Representation of self-sufficiency in cancer cells. Accelerated glycolysis elicited by oncogenes and tumor suppression mutations depletes nicotinamide adenine dinucleotide (NAD+). The reduction of pyruvate to lactate replenishes cytosolic levels of NAD+ and regulates the status of the equilibrium of the cytoplasmic redox pair (NADH/NAD+) for continuation of glycolysis. Lactate enters mitochondria and is oxidized to pyruvate and then acetyl CoA (A-CoA) through mitochondrial lactate oxidation complex (mLOC) comprised of mitochondrial monocarboxylate transporters (mMCT), its stabilizer, CD147, mitochondrial lactate dehydrogenase (LDH) and cytochrome oxidase (COx). Pyruvate can also enter mitochondria through mitochondrial pyruvate carrier (MPC) for oxidation to A-CoA. In glycolytic cancers, increased glycolysis is chronic which may deplete glycogen stores leading to increased proteolysis for gluconeogenesis, as well as for glutaminolysis to increase cytosolic pyruvate for lactate production. Chronic increased proteolysis for gluconeogenesis and glutaminolysis could explain cachexia in cancer.

Figure 2.

Lactagenesis is a highly orchestrated effort from oncogenes and tumor suppressor mutations for continuous glucose utilization to produce lactate involving five major steps: (i) increased glucose uptake through increased expression and translocation of glucose transporters GLUT by the transcription factors hypoxia-inducible factor 1 (HIF-1) and c-Myc oncogene as well as repression of tumor suppression factor p53 expression; (ii) increased glycolytic enzyme expression and activity, especially Lactate Dehydrogenase A (LDHA) by HIF-1, c-MYC and p53 downregulation; (iii) decreased mitochondrial function mainly by p53 dysregulation; (iv) increased lactate production, accumulation and release due to mass effect of accelerated glycolysis, mitochondrial dysfunction and increased LDHA expression and (v) Upregulation of monocarboxylate transporters MTC1 and MCT4 and their stabilizer, CD147, for lactate export and instigation of carcinogenesis in susceptible cancer candidate cells.

Figure 3.

Lactate is necessary for all the major steps in carcinogenesis; Lactate increases the expression of vascular endothelial growth factor (VEGF) stimulating angiogenesis, increases motility and migration of cancer cells.

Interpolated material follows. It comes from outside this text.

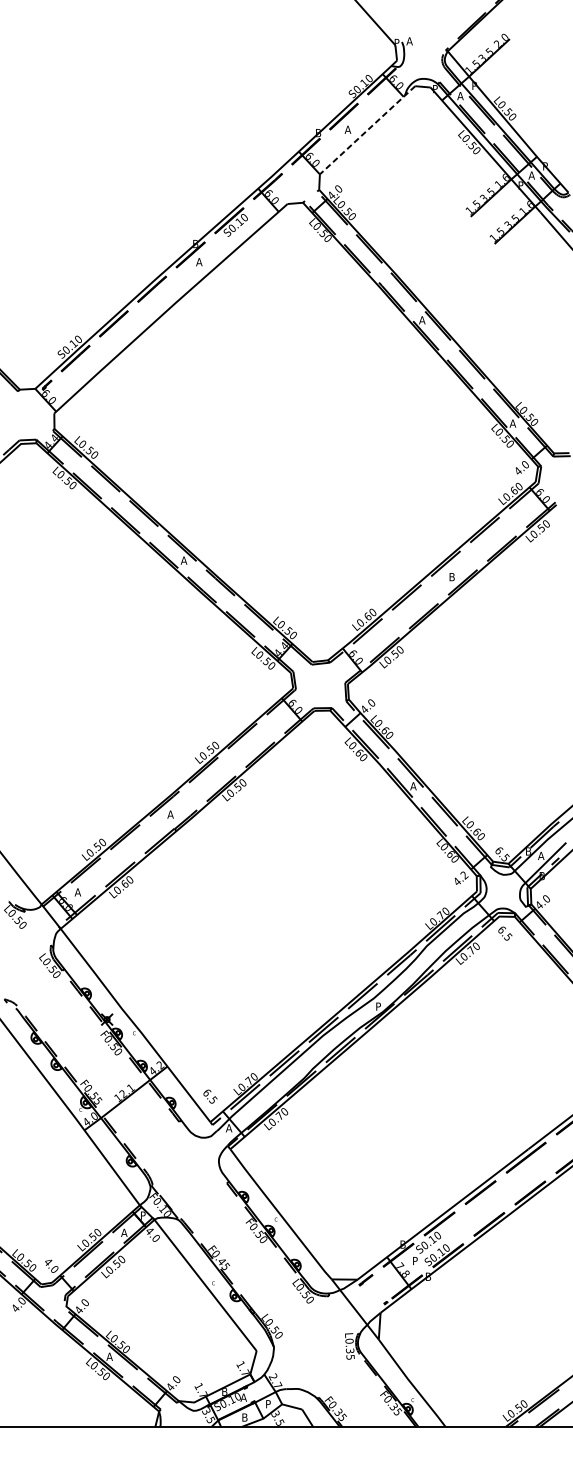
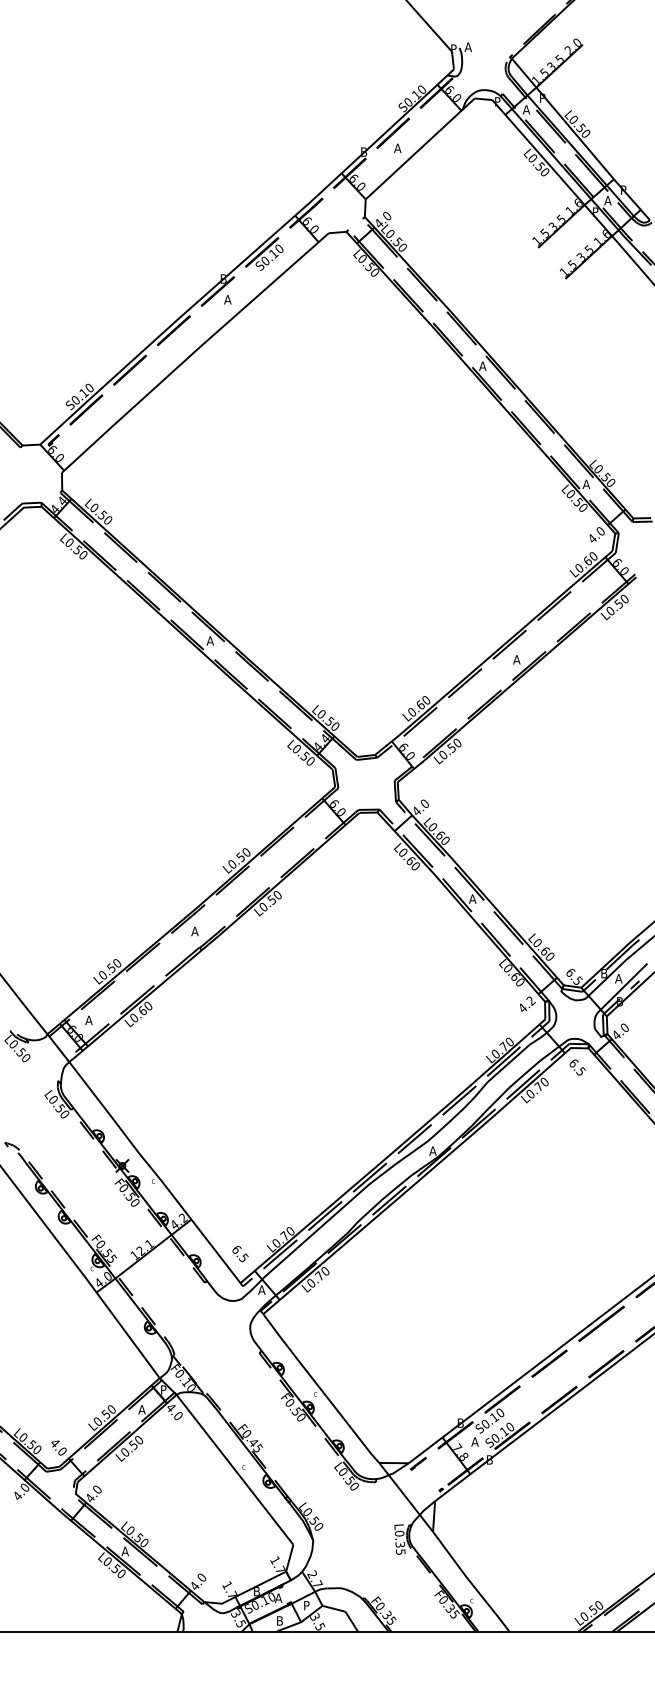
line: (368, 129) -> (421, 147), dashed -> solid
text: (451, 576) -> (516, 659), B -> A
text: (378, 1006) -> (432, 1150), P -> A
text: (415, 1260) -> (474, 1441), P -> A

Lactate is directly involved in the ‘immune escape’ by decreasing monocyte migration and decreased activation of T cells as well as cytokine release and cytotoxic activity. Lactate increases extracellular acidosis of tumor microenvironment decreasing capacity of T-cell to export lactate, thus decreasing T-cell activity. Finally, lactate is necessary for the self-sufficiency of cancer cells by replenishing cytosolic levels of nicotinamide adenine dinucleotide (NAD+) and regulating the status of the equilibrium of the cytoplasmic redox pair (NADH/NAD+) for continuation of glycolysis.

Figure 4.

Proposed mechanisms by which lactagenesis can be halted. Oxamate decreases activity of LDHA and aerobic exercise increases expression of LDHB which oxidizes lactate to pyruvate and may counteract deleterious action of LDHA. Dichloroacetate (DCA) increases the activity of pyruvate dehydrogenase (PDH) which directs glycolytic carbon flux to oxidation and away from lactate production and accumulation. Different inhibitors of MCT1-4 and CD147 are currently being evaluated which would inhibit lactate shuttling between, within and among cancer cells and susceptable candidate cells.